Unless a line falls after the one with "Expelled uncovers the", retype it exactly from the records below; leave out all pictures.

Page-level text extractions
- - -

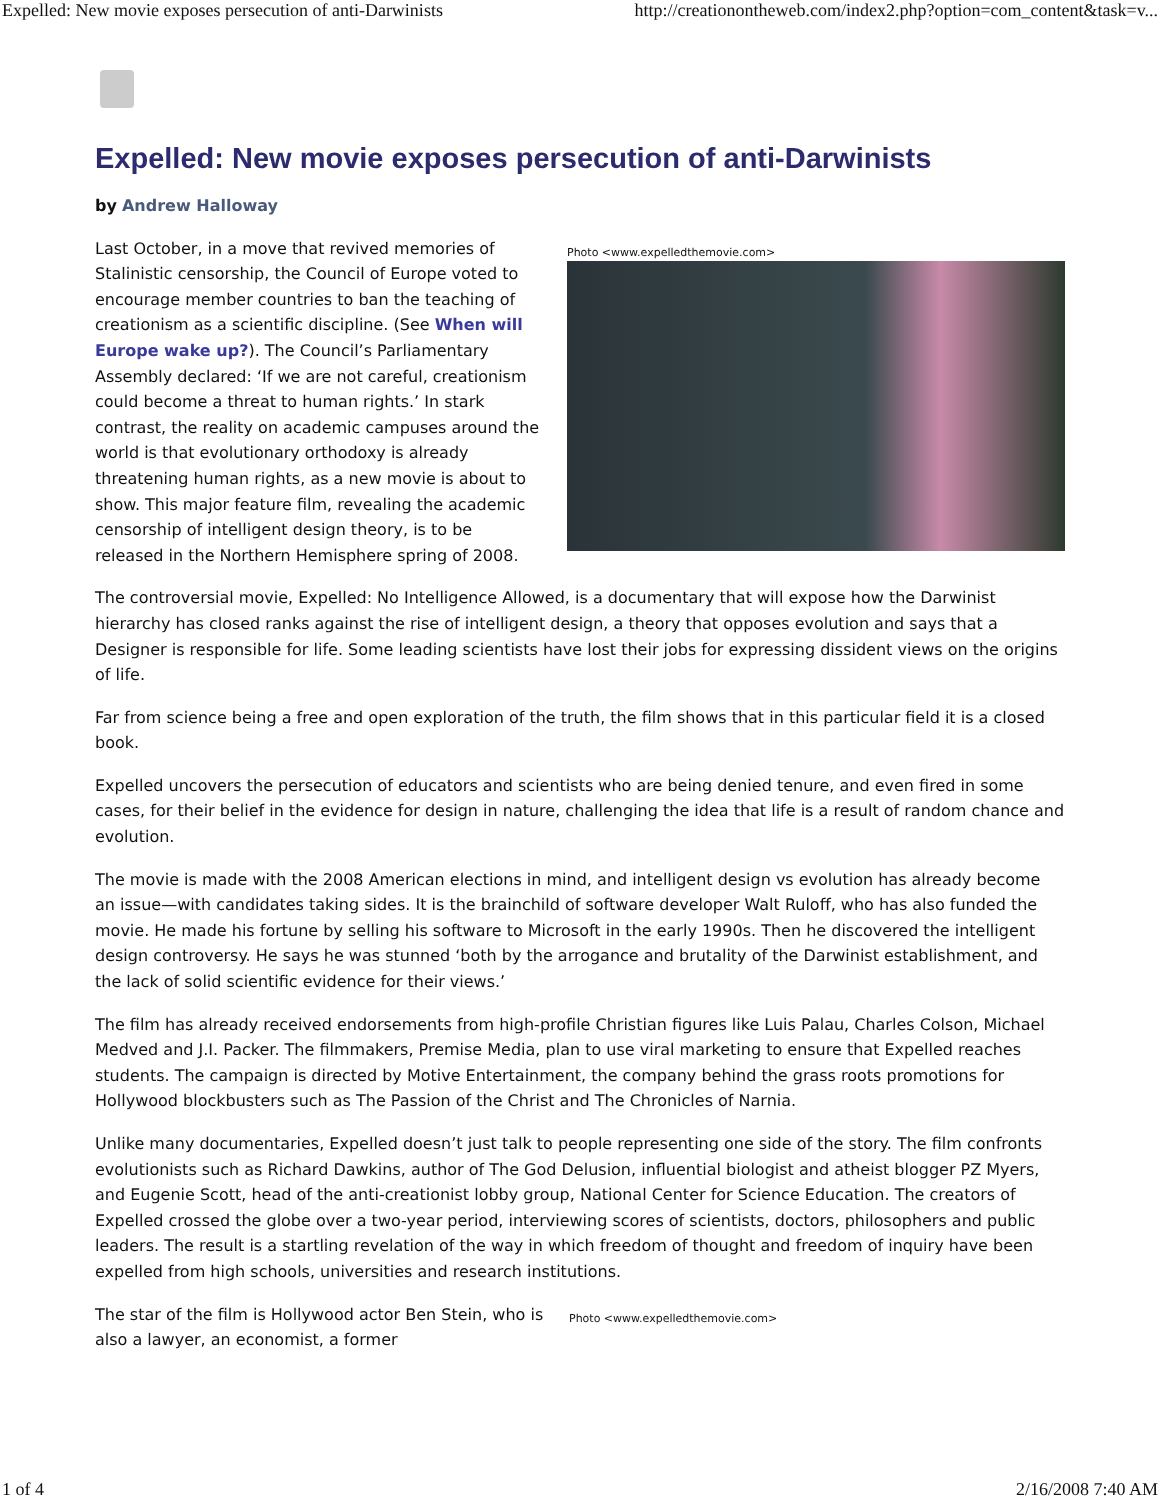Expelled: New movie exposes persecution of anti-Darwinists http://creationontheweb.com/index2.php?option=com_content&task=v...
Expelled: New movie exposes persecution of anti-Darwinists
by Andrew Halloway
Last October, in a move that revived memories of Stalinistic censorship, the Council of Europe voted to encourage member countries to ban the teaching of creationism as a scientific discipline. (See When will Europe wake up?). The Council’s Parliamentary Assembly declared: ‘If we are not careful, creationism could become a threat to human rights.’ In stark contrast, the reality on academic campuses around the world is that evolutionary orthodoxy is already threatening human rights, as a new movie is about to show. This major feature film, revealing the academic censorship of intelligent design theory, is to be released in the Northern Hemisphere spring of 2008.
Photo <www.expelledthemovie.com>
The controversial movie, Expelled: No Intelligence Allowed, is a documentary that will expose how the Darwinist hierarchy has closed ranks against the rise of intelligent design, a theory that opposes evolution and says that a Designer is responsible for life. Some leading scientists have lost their jobs for expressing dissident views on the origins of life.
Far from science being a free and open exploration of the truth, the film shows that in this particular field it is a closed book.
Expelled uncovers the persecution of educators and scientists who are being denied tenure, and even fired in some cases, for their belief in the evidence for design in nature, challenging the idea that life is a result of random chance and evolution.
The movie is made with the 2008 American elections in mind, and intelligent design vs evolution has already become an issue—with candidates taking sides. It is the brainchild of software developer Walt Ruloff, who has also funded the movie. He made his fortune by selling his software to Microsoft in the early 1990s. Then he discovered the intelligent design controversy. He says he was stunned ‘both by the arrogance and brutality of the Darwinist establishment, and the lack of solid scientific evidence for their views.’
The film has already received endorsements from high-profile Christian figures like Luis Palau, Charles Colson, Michael Medved and J.I. Packer. The filmmakers, Premise Media, plan to use viral marketing to ensure that Expelled reaches students. The campaign is directed by Motive Entertainment, the company behind the grass roots promotions for Hollywood blockbusters such as The Passion of the Christ and The Chronicles of Narnia.
Unlike many documentaries, Expelled doesn’t just talk to people representing one side of the story. The film confronts evolutionists such as Richard Dawkins, author of The God Delusion, influential biologist and atheist blogger PZ Myers, and Eugenie Scott, head of the anti-creationist lobby group, National Center for Science Education. The creators of Expelled crossed the globe over a two-year period, interviewing scores of scientists, doctors, philosophers and public leaders. The result is a startling revelation of the way in which freedom of thought and freedom of inquiry have been expelled from high schools, universities and research institutions.
The star of the film is Hollywood actor Ben Stein, who is also a lawyer, an economist, a former
Photo <www.expelledthemovie.com>
1 of 4 2/16/2008 7:40 AM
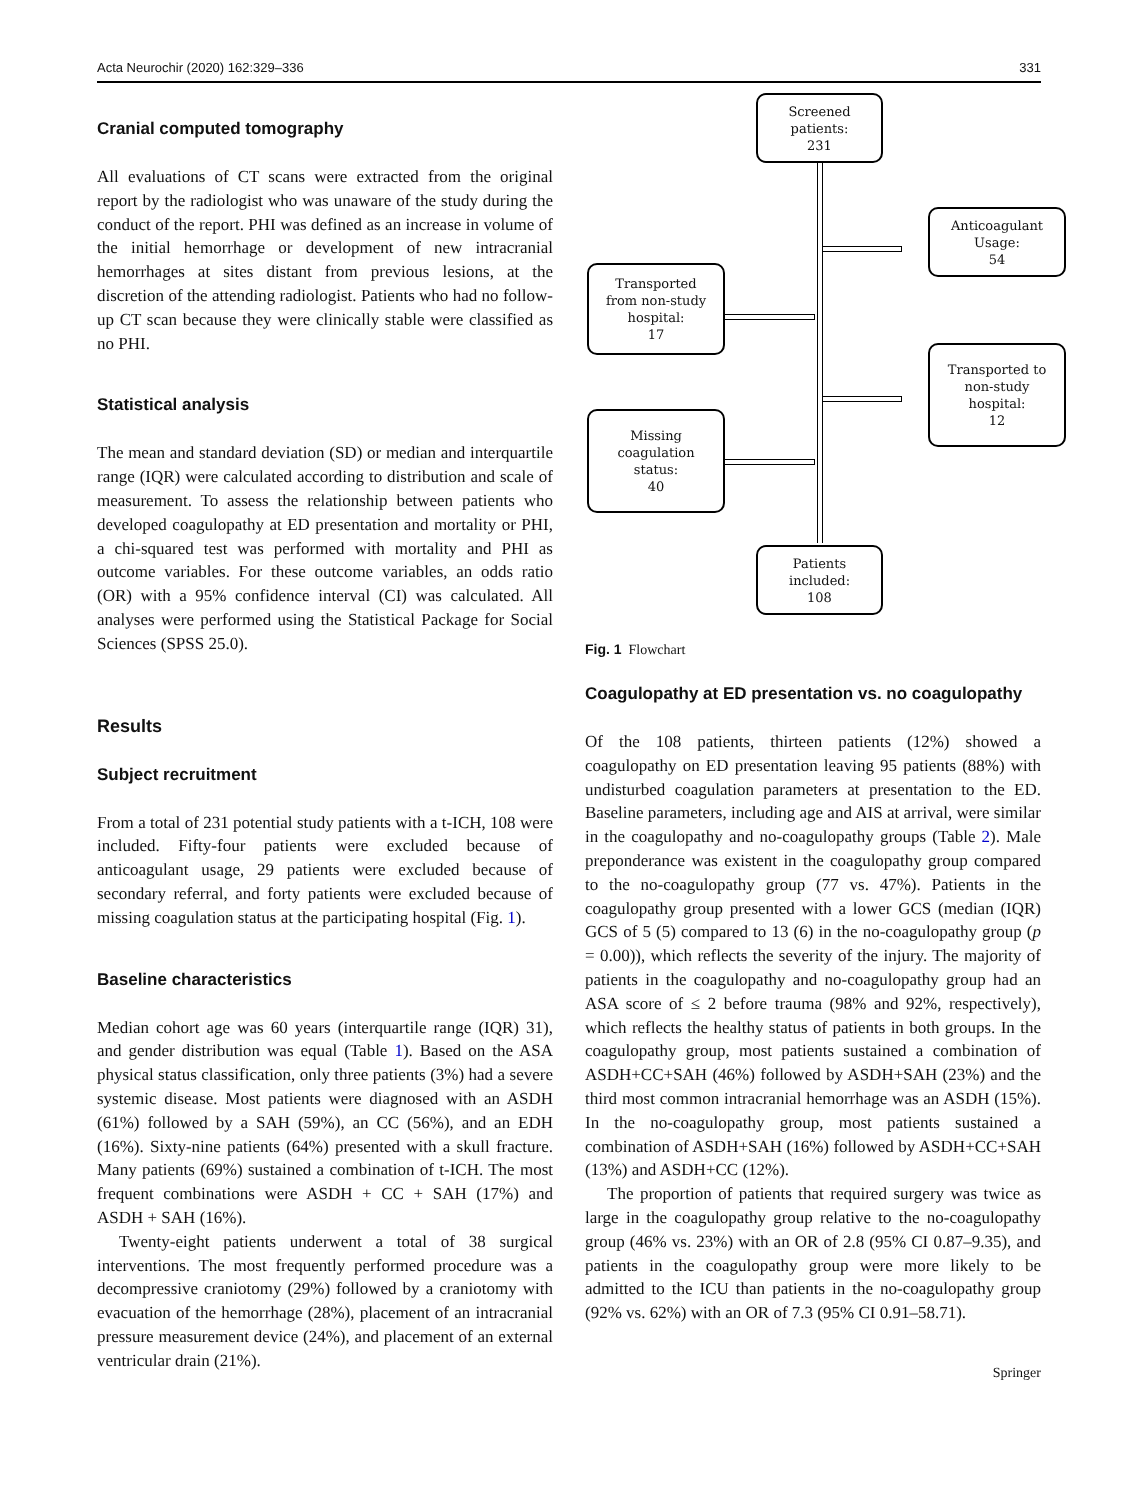Acta Neurochir (2020) 162:329–336 331
Cranial computed tomography
All evaluations of CT scans were extracted from the original report by the radiologist who was unaware of the study during the conduct of the report. PHI was defined as an increase in volume of the initial hemorrhage or development of new intracranial hemorrhages at sites distant from previous lesions, at the discretion of the attending radiologist. Patients who had no follow-up CT scan because they were clinically stable were classified as no PHI.
Statistical analysis
The mean and standard deviation (SD) or median and interquartile range (IQR) were calculated according to distribution and scale of measurement. To assess the relationship between patients who developed coagulopathy at ED presentation and mortality or PHI, a chi-squared test was performed with mortality and PHI as outcome variables. For these outcome variables, an odds ratio (OR) with a 95% confidence interval (CI) was calculated. All analyses were performed using the Statistical Package for Social Sciences (SPSS 25.0).
Results
Subject recruitment
From a total of 231 potential study patients with a t-ICH, 108 were included. Fifty-four patients were excluded because of anticoagulant usage, 29 patients were excluded because of secondary referral, and forty patients were excluded because of missing coagulation status at the participating hospital (Fig. 1).
Baseline characteristics
Median cohort age was 60 years (interquartile range (IQR) 31), and gender distribution was equal (Table 1). Based on the ASA physical status classification, only three patients (3%) had a severe systemic disease. Most patients were diagnosed with an ASDH (61%) followed by a SAH (59%), an CC (56%), and an EDH (16%). Sixty-nine patients (64%) presented with a skull fracture. Many patients (69%) sustained a combination of t-ICH. The most frequent combinations were ASDH + CC + SAH (17%) and ASDH + SAH (16%).
Twenty-eight patients underwent a total of 38 surgical interventions. The most frequently performed procedure was a decompressive craniotomy (29%) followed by a craniotomy with evacuation of the hemorrhage (28%), placement of an intracranial pressure measurement device (24%), and placement of an external ventricular drain (21%).
Screened
patients:
231
Anticoagulant
Usage:
54
Transported
from non-study
hospital:
17
Transported to
non-study
hospital:
12
Missing
coagulation
status:
40
Patients
included:
108
Fig. 1 Flowchart
Coagulopathy at ED presentation vs. no coagulopathy
Of the 108 patients, thirteen patients (12%) showed a coagulopathy on ED presentation leaving 95 patients (88%) with undisturbed coagulation parameters at presentation to the ED. Baseline parameters, including age and AIS at arrival, were similar in the coagulopathy and no-coagulopathy groups (Table 2). Male preponderance was existent in the coagulopathy group compared to the no-coagulopathy group (77 vs. 47%). Patients in the coagulopathy group presented with a lower GCS (median (IQR) GCS of 5 (5) compared to 13 (6) in the no-coagulopathy group (p = 0.00)), which reflects the severity of the injury. The majority of patients in the coagulopathy and no-coagulopathy group had an ASA score of ≤ 2 before trauma (98% and 92%, respectively), which reflects the healthy status of patients in both groups. In the coagulopathy group, most patients sustained a combination of ASDH+CC+SAH (46%) followed by ASDH+SAH (23%) and the third most common intracranial hemorrhage was an ASDH (15%). In the no-coagulopathy group, most patients sustained a combination of ASDH+SAH (16%) followed by ASDH+CC+SAH (13%) and ASDH+CC (12%).
The proportion of patients that required surgery was twice as large in the coagulopathy group relative to the no-coagulopathy group (46% vs. 23%) with an OR of 2.8 (95% CI 0.87–9.35), and patients in the coagulopathy group were more likely to be admitted to the ICU than patients in the no-coagulopathy group (92% vs. 62%) with an OR of 7.3 (95% CI 0.91–58.71).
Springer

- - -

▶ _ANSWER TO THIS EXERCISE_:
Expelled: New movie exposes persecution of anti-Darwinists http://creationontheweb.com/index2.php?option=com_content&task=v...
Expelled: New movie exposes persecution of anti-Darwinists
by Andrew Halloway
Last October, in a move that revived memories of Stalinistic censorship, the Council of Europe voted to encourage member countries to ban the teaching of creationism as a scientific discipline. (See When will Europe wake up?). The Council’s Parliamentary Assembly declared: ‘If we are not careful, creationism could become a threat to human rights.’ In stark contrast, the reality on academic campuses around the world is that evolutionary orthodoxy is already threatening human rights, as a new movie is about to show. This major feature film, revealing the academic censorship of intelligent design theory, is to be released in the Northern Hemisphere spring of 2008.
Photo <www.expelledthemovie.com>
The controversial movie, Expelled: No Intelligence Allowed, is a documentary that will expose how the Darwinist hierarchy has closed ranks against the rise of intelligent design, a theory that opposes evolution and says that a Designer is responsible for life. Some leading scientists have lost their jobs for expressing dissident views on the origins of life.
Far from science being a free and open exploration of the truth, the film shows that in this particular field it is a closed book.
Expelled uncovers the persecution of educators and scientists who are being denied tenure, and even fired in some cases, for their belief in the evidence for design in nature, challenging the idea that life is a result of random chance and evolution.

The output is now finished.